_WORK INSTRUCTION_
Print the data below exactly, but only the lines from the one containing "(749, 180) none -> (778, 789) //" down to the one containing "[269,702,361,723] podnikmi ->", inclusive.

↓↓↓

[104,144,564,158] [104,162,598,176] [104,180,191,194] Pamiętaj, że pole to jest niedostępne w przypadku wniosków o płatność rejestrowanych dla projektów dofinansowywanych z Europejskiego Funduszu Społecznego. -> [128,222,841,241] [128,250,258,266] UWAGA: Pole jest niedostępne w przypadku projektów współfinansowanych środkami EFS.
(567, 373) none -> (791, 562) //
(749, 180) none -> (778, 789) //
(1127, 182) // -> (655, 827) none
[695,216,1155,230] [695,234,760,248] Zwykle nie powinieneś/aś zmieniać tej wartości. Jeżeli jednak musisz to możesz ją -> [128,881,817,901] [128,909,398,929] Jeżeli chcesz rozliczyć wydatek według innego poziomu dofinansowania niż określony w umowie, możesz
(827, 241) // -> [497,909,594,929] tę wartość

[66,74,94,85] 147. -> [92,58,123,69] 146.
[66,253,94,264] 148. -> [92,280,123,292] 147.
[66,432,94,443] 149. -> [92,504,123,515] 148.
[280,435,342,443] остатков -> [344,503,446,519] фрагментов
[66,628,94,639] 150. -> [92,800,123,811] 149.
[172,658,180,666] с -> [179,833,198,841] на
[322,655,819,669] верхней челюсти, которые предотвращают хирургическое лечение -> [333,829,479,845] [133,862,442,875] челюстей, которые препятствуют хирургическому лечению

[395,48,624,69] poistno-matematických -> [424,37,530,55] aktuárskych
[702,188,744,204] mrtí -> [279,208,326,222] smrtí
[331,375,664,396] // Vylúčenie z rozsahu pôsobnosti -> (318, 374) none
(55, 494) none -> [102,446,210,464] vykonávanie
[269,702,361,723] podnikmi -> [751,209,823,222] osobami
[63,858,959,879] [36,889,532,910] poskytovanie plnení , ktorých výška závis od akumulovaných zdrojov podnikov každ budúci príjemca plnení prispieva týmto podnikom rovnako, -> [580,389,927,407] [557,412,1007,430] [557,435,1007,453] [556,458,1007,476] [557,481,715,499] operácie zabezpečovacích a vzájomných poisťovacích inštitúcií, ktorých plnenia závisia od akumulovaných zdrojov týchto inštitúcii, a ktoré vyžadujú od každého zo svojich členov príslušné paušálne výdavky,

↑↑↑

_OUTPUT FOR THIS TASK_
(749, 180) none -> (778, 789) //
(1127, 182) // -> (655, 827) none
[695,216,1155,230] [695,234,760,248] Zwykle nie powinieneś/aś zmieniać tej wartości. Jeżeli jednak musisz to możesz ją -> [128,881,817,901] [128,909,398,929] Jeżeli chcesz rozliczyć wydatek według innego poziomu dofinansowania niż określony w umowie, możesz
(827, 241) // -> [497,909,594,929] tę wartość

[66,74,94,85] 147. -> [92,58,123,69] 146.
[66,253,94,264] 148. -> [92,280,123,292] 147.
[66,432,94,443] 149. -> [92,504,123,515] 148.
[280,435,342,443] остатков -> [344,503,446,519] фрагментов
[66,628,94,639] 150. -> [92,800,123,811] 149.
[172,658,180,666] с -> [179,833,198,841] на
[322,655,819,669] верхней челюсти, которые предотвращают хирургическое лечение -> [333,829,479,845] [133,862,442,875] челюстей, которые препятствуют хирургическому лечению

[395,48,624,69] poistno-matematických -> [424,37,530,55] aktuárskych
[702,188,744,204] mrtí -> [279,208,326,222] smrtí
[331,375,664,396] // Vylúčenie z rozsahu pôsobnosti -> (318, 374) none
(55, 494) none -> [102,446,210,464] vykonávanie
[269,702,361,723] podnikmi -> [751,209,823,222] osobami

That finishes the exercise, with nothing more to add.